Klein emphasized that recent research findings merit the continued investigation of a possible link between XMRV, prostate cancer, and other diseases. In particular, recent findings have shown XMRV grows in prostate cells. XMRV's growth is fueled by testosterone, giving XMRV a "predilection for the prostate". These preliminary findings deserve further study.
According to Klein, those working on XMRV are well-aware that proof of causation requires more published evidence: "No one who knows about the field has suggested that we know XMRV causes any known human disease, whether it is prostate cancer or chronic fatigue syndrome. That has not been proven, in any way, shape or form."

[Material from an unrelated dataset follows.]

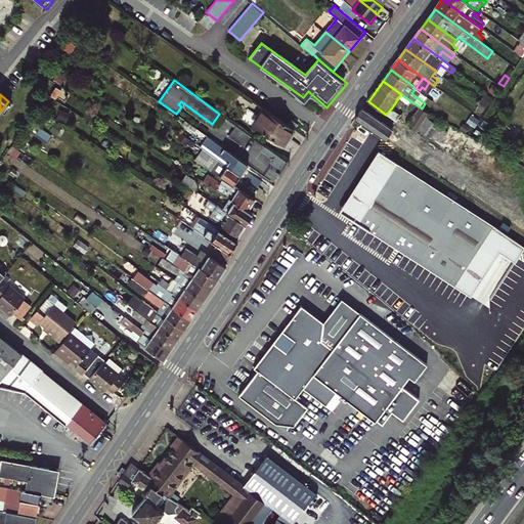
[(401,94),(398,98),(408,104),(411,101),(401,94)]
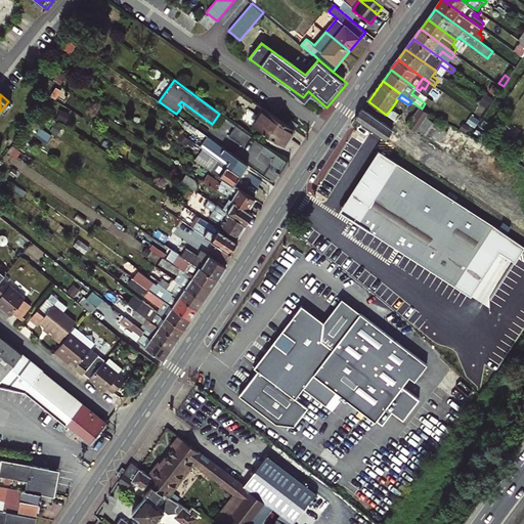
[(495,98),(490,95),(483,105),(488,108),(495,98)]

Klein stated that his team was aware of the risk of contamination: "You have to be careful when testing for XMRV using PCR that you don't have any mouse DNA contaminating things,...or you can come to the wrong conclusion". In fact, Klein added that a test kit labeled in the Retrovirology papers as contaminated was already considered suspect by researchers in his clinic: "We did some experiments with that reagent a few years ago, so we knew that was a problem and we stopped using it because of [what we learned]".
Klein said much of the publicity of the four studies did not address differences in testing methods between various studies:
"I would like to point out that there are a lot of other studies, many of which are published, some of which aren't. These studies used other standard virological methods which are not PCR-based.... So, if you go back to the original Science paper that showed the presence of XMRV in patients with chronic fatigue syndrome, you'll find there were five different methods used, four of which are not PCR-based. So, that was what was lost in the publicity surrounding these papers in Retrovirology"

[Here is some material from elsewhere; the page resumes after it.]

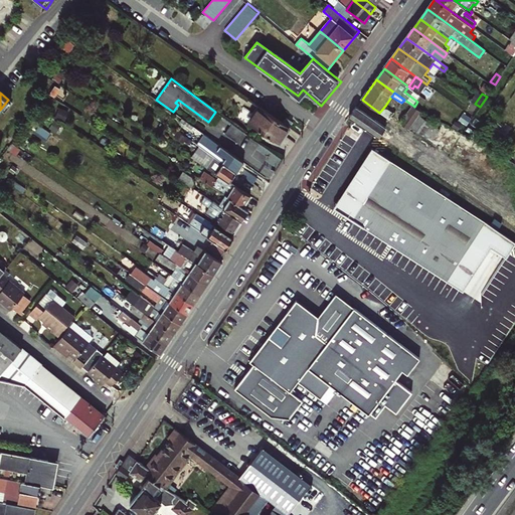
[(284,123),(260,106),(248,122),(281,144),(293,129),(290,127),(284,123)]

Klein also raised concerns about the conclusions drawn from a study where human cell line 22rv1 contained XMRV sequences:
"The authors of that paper concluded, inappropriately, that the virus came from the mouse and infected the cell line... That is a possibility. But, there is also a possibility -- of equal chance -- that the patient had the XMRV and it was propagated in the nude mouse, and then it became established in the cell line."
Shortly after publication of the Retrovirology studies, a press release was circulated wherein a few researchers involved essentially declared their work the beginning of the end of the association between XMRV and human disease. Klein said that whether or not recent media coverage of those statements has an effect on the pace, progress, or funding of XMRV research "remains to be seen". The effect of such media releases, he says, "depends on the influence that coverage has on the individuals who make those decisions". While Klein believes the studies provide fair warning about the risks of laboratory contamination, he suggested some of the conclusions drawn from the studies were an "overreach".
Klein emphasized that his clinic is "excited by our work and the whole field" of XMRV research. When asked about whether the Cleveland Clinic planned to continue collaborations with CFS researchers on XMRV, he said:
"Absolutely. Not everything that we have collaborated on is ready for prime time or to be shared with the public. But, I assure you, there is a lot of work still going on. We are excited by the idea that XMRV may infect the human population and it may be something important. We haven't proven that, but we still believe that is a serious possibility and we continue to work on it."